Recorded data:

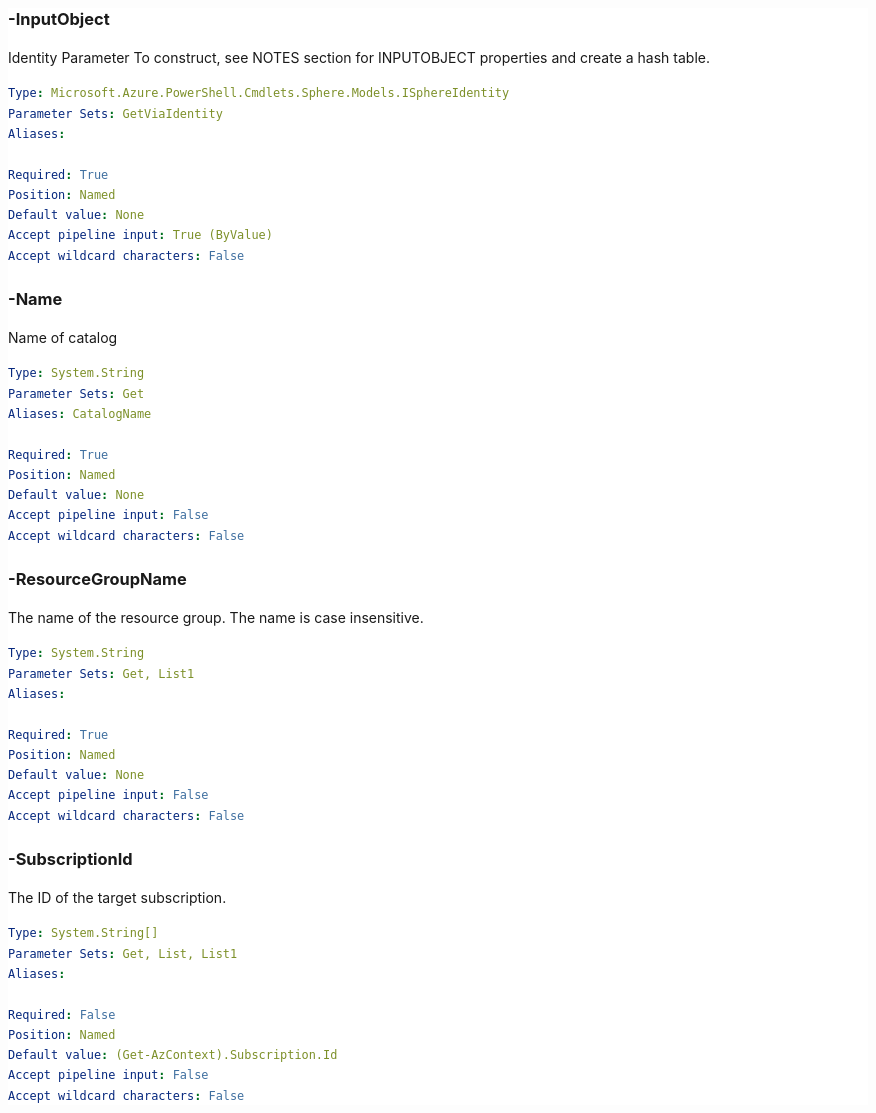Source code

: ### -InputObject
Identity Parameter
To construct, see NOTES section for INPUTOBJECT properties and create a hash table.

```yaml
Type: Microsoft.Azure.PowerShell.Cmdlets.Sphere.Models.ISphereIdentity
Parameter Sets: GetViaIdentity
Aliases:

Required: True
Position: Named
Default value: None
Accept pipeline input: True (ByValue)
Accept wildcard characters: False
```

### -Name
Name of catalog

```yaml
Type: System.String
Parameter Sets: Get
Aliases: CatalogName

Required: True
Position: Named
Default value: None
Accept pipeline input: False
Accept wildcard characters: False
```

### -ResourceGroupName
The name of the resource group.
The name is case insensitive.

```yaml
Type: System.String
Parameter Sets: Get, List1
Aliases:

Required: True
Position: Named
Default value: None
Accept pipeline input: False
Accept wildcard characters: False
```

### -SubscriptionId
The ID of the target subscription.

```yaml
Type: System.String[]
Parameter Sets: Get, List, List1
Aliases:

Required: False
Position: Named
Default value: (Get-AzContext).Subscription.Id
Accept pipeline input: False
Accept wildcard characters: False
```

• Assigned task
Leaving out the pictures, print every record exactly as written.

• Result of the task
Source code

: ### -InputObject
Identity Parameter
To construct, see NOTES section for INPUTOBJECT properties and create a hash table.

```yaml
Type: Microsoft.Azure.PowerShell.Cmdlets.Sphere.Models.ISphereIdentity
Parameter Sets: GetViaIdentity
Aliases:

Required: True
Position: Named
Default value: None
Accept pipeline input: True (ByValue)
Accept wildcard characters: False
```

### -Name
Name of catalog

```yaml
Type: System.String
Parameter Sets: Get
Aliases: CatalogName

Required: True
Position: Named
Default value: None
Accept pipeline input: False
Accept wildcard characters: False
```

### -ResourceGroupName
The name of the resource group.
The name is case insensitive.

```yaml
Type: System.String
Parameter Sets: Get, List1
Aliases:

Required: True
Position: Named
Default value: None
Accept pipeline input: False
Accept wildcard characters: False
```

### -SubscriptionId
The ID of the target subscription.

```yaml
Type: System.String[]
Parameter Sets: Get, List, List1
Aliases:

Required: False
Position: Named
Default value: (Get-AzContext).Subscription.Id
Accept pipeline input: False
Accept wildcard characters: False
```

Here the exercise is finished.